As with all such activities, Vegetable Introductions requires a facilitator or lead to explain the activity to participants and to guide them through it. This activity also requires each participant to have a pen and a piece of paper.

The facilitator starts the activity by asking each participant to think about what vegetable they would be if they were a vegetable and why they’d be that vegetable, and then asks them to draw a picture of themselves as a vegetable.

Onions have many layers, and garlic can leave a bad taste in your mouth…

The facilitator then breaks the room into pairs and gives the pairs a few minutes to share their picture with their partner and explain what vegetable they would be and why they would be that vegetable.

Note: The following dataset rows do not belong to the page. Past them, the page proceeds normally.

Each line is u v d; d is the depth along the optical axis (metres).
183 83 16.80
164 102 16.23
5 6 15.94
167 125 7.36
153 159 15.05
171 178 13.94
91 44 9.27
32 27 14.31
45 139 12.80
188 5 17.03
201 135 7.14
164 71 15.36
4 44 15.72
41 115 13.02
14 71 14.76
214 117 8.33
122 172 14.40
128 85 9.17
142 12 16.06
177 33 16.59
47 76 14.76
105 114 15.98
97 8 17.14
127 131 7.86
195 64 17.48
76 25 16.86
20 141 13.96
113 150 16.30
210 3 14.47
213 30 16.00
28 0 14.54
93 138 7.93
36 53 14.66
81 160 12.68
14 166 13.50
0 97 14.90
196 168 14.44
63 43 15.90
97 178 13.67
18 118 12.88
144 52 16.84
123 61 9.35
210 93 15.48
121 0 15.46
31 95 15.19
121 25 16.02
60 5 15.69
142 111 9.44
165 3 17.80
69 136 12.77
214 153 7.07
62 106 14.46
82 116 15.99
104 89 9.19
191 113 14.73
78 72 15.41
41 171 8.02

Once the pairs have completed their conversations, the facilitators ask them to swap pictures with each other. The facilitator then goes around the room asking each person to introduce the person they were paired up with by introducing them as their vegetable, sharing their vegetable picture and describing why they think they resemble that vegetable.

Learning More

Team building and ice-breaking activities are very important. They help build trust in teams and help progress team maturity. They can also reduce the risks of social threat and improve interpersonal awareness.

Being able to deliver them is a helpful facilitation and meeting skill. A few specific activities we’ve written about include: Weekend Chairs, Birthday Ordering, Two Truths and a Lie, and the Questions Cocktail Party.

Laughter and play are also great ways to help build a team. You can learn more about how playfulness helps teams in our podcast on the subject:

The World of Work Project View

This activity is quite simple and brings a new dimension to the sometimes dull “introduce yourself to the room” type activities that many people fail to actually listen to. It can be quite funny and it certainly requires participants to engage a different way of thinking, which can help break the ice and lighten the mood.

Depending on who’s in the room, a slight modification to this activity requires participants to draw their vegetable with their opposite hand. Doing this ensures that all the drawings are of poor quality, which can bring extra humor and act as a leveler for participants in the group.

We think this is a good icebreaker for team leaders or facilitators to know and be able to use at short notice. The fact that it requires such little preparation and material goes in its favor. Of course, it might not work with all groups.

Sources and further reading

Where possible we always recommend that people read up on the original sources of information and ideas.

This post has been informed primarily by our experiences over our careers and does not reference any specific sources.